Bengio Yoshua, Mesnard Thomas, Fischer Asja, Zhang Saizheng, Wu Yuhuai
Montreal Institute for Learning Algorithms, University of Montreal, Montreal H3T 1J4, Quebec, Canada, and Canadian Institute for Advanced Research
Computer Science Department, École Normale Supérieure, Paris 75005, France
Neural Comput. 2017 Mar;29(3):555-577. doi: 10.1162/NECO_a_00934. Epub 2017 Jan 17.

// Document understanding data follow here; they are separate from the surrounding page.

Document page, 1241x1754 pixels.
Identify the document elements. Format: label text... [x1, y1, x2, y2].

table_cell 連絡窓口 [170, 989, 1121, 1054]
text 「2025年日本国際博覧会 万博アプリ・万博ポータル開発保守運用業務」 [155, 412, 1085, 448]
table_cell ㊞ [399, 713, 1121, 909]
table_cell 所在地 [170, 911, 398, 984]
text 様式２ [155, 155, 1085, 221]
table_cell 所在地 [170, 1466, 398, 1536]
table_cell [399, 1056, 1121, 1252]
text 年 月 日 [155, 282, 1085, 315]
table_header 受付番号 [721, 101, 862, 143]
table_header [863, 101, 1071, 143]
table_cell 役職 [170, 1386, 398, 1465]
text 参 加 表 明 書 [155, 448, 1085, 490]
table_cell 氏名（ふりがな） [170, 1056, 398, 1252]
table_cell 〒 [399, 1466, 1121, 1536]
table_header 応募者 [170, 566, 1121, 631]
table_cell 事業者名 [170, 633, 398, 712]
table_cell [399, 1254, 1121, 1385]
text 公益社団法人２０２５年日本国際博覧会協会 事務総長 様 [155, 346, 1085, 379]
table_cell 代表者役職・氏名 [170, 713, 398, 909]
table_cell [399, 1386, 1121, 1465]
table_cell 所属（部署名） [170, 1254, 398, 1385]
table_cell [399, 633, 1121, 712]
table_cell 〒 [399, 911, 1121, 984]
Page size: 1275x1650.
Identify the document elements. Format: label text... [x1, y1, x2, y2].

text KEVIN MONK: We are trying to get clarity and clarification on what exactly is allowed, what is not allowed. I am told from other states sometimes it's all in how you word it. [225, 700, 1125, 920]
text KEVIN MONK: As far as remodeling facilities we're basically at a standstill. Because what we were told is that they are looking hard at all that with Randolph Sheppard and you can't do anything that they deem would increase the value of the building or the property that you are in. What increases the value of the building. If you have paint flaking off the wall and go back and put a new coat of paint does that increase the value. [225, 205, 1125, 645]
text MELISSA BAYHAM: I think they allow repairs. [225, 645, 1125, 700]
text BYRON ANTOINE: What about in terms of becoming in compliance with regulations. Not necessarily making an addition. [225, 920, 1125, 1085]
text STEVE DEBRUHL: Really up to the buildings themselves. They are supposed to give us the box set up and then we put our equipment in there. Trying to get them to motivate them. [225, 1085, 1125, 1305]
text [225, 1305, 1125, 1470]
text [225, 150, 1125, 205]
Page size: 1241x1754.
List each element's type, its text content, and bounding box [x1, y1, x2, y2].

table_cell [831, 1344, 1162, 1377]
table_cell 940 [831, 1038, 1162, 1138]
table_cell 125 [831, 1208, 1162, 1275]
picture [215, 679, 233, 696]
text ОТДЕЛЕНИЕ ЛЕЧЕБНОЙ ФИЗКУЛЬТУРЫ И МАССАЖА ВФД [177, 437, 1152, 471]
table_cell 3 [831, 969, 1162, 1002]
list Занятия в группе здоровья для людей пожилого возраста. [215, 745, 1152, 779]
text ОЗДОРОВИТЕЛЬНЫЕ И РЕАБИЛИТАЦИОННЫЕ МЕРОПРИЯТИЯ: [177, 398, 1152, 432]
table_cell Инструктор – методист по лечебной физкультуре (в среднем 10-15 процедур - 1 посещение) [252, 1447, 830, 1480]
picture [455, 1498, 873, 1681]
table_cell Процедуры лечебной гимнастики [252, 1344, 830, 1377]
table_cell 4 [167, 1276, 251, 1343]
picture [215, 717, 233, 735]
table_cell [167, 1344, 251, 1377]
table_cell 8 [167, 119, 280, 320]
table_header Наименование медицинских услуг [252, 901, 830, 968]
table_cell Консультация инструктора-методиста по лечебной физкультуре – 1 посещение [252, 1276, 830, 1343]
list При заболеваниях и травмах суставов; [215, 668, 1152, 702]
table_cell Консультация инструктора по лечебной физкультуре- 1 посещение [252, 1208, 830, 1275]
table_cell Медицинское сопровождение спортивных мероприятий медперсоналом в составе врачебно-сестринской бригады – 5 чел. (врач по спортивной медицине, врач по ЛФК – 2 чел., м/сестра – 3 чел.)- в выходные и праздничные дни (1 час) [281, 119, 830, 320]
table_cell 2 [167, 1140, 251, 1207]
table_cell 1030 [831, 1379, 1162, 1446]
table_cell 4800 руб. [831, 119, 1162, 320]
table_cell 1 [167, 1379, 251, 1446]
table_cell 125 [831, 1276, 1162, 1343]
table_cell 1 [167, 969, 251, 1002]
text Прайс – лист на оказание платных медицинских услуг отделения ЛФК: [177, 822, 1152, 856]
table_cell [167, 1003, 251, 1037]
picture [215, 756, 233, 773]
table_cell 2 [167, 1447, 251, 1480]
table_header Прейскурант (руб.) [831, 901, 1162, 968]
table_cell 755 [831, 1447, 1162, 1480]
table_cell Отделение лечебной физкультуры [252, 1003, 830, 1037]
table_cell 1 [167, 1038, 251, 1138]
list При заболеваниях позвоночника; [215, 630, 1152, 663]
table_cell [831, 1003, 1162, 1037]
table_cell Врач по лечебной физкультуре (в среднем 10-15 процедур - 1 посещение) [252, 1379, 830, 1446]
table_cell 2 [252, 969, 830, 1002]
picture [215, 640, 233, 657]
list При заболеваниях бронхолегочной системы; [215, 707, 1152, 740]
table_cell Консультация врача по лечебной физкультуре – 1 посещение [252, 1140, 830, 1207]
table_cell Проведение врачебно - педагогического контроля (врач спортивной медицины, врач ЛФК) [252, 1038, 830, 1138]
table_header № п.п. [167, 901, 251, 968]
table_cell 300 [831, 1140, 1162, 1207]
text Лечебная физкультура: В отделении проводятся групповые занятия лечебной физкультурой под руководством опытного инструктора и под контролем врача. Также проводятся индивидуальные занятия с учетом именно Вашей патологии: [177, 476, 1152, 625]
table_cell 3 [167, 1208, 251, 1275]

We show that Langevin Markov chain Monte Carlo inference in an energy-based model with latent variables has the property that the early steps of inference, starting from a stationary point, correspond to propagating error gradients into internal layers, similar to backpropagation. The backpropagated error is with respect to output units that have received an outside driving force pushing them away from the stationary point. Backpropagated error gradients correspond to temporal derivatives with respect to the activation of hidden units. These lead to a weight update proportional to the product of the presynaptic firing rate and the temporal rate of change of the postsynaptic firing rate. Simulations and a theoretical argument suggest that this rate-based update rule is consistent with those associated with spike-timing-dependent plasticity. The ideas presented in this article could be an element of a theory for explaining how brains perform credit assignment in deep hierarchies as efficiently as backpropagation does, with neural computation corresponding to both approximate inference in continuous-valued latent variables and error backpropagation, at the same time.
我们表明,在具有潜在变量的基于能量的模型中,朗之万马尔可夫链蒙特卡罗推理具有这样的特性:从一个稳定点开始的推理早期步骤,类似于反向传播,对应于将误差梯度传播到内部层。反向传播的误差是相对于那些接收到外部驱动力从而使其远离稳定点的输出单元而言的。反向传播的误差梯度对应于关于隐藏单元激活的时间导数。这些导致权重更新与突触前发放率和突触后发放率的时间变化率的乘积成比例。模拟和理论论证表明,这种基于速率的更新规则与那些与尖峰时间依赖可塑性相关的规则是一致的。本文提出的观点可能是一种理论的要素,该理论用于解释大脑如何像反向传播一样高效地在深度层次结构中进行信用分配,其中神经计算同时对应于连续值潜在变量中的近似推理和误差反向传播。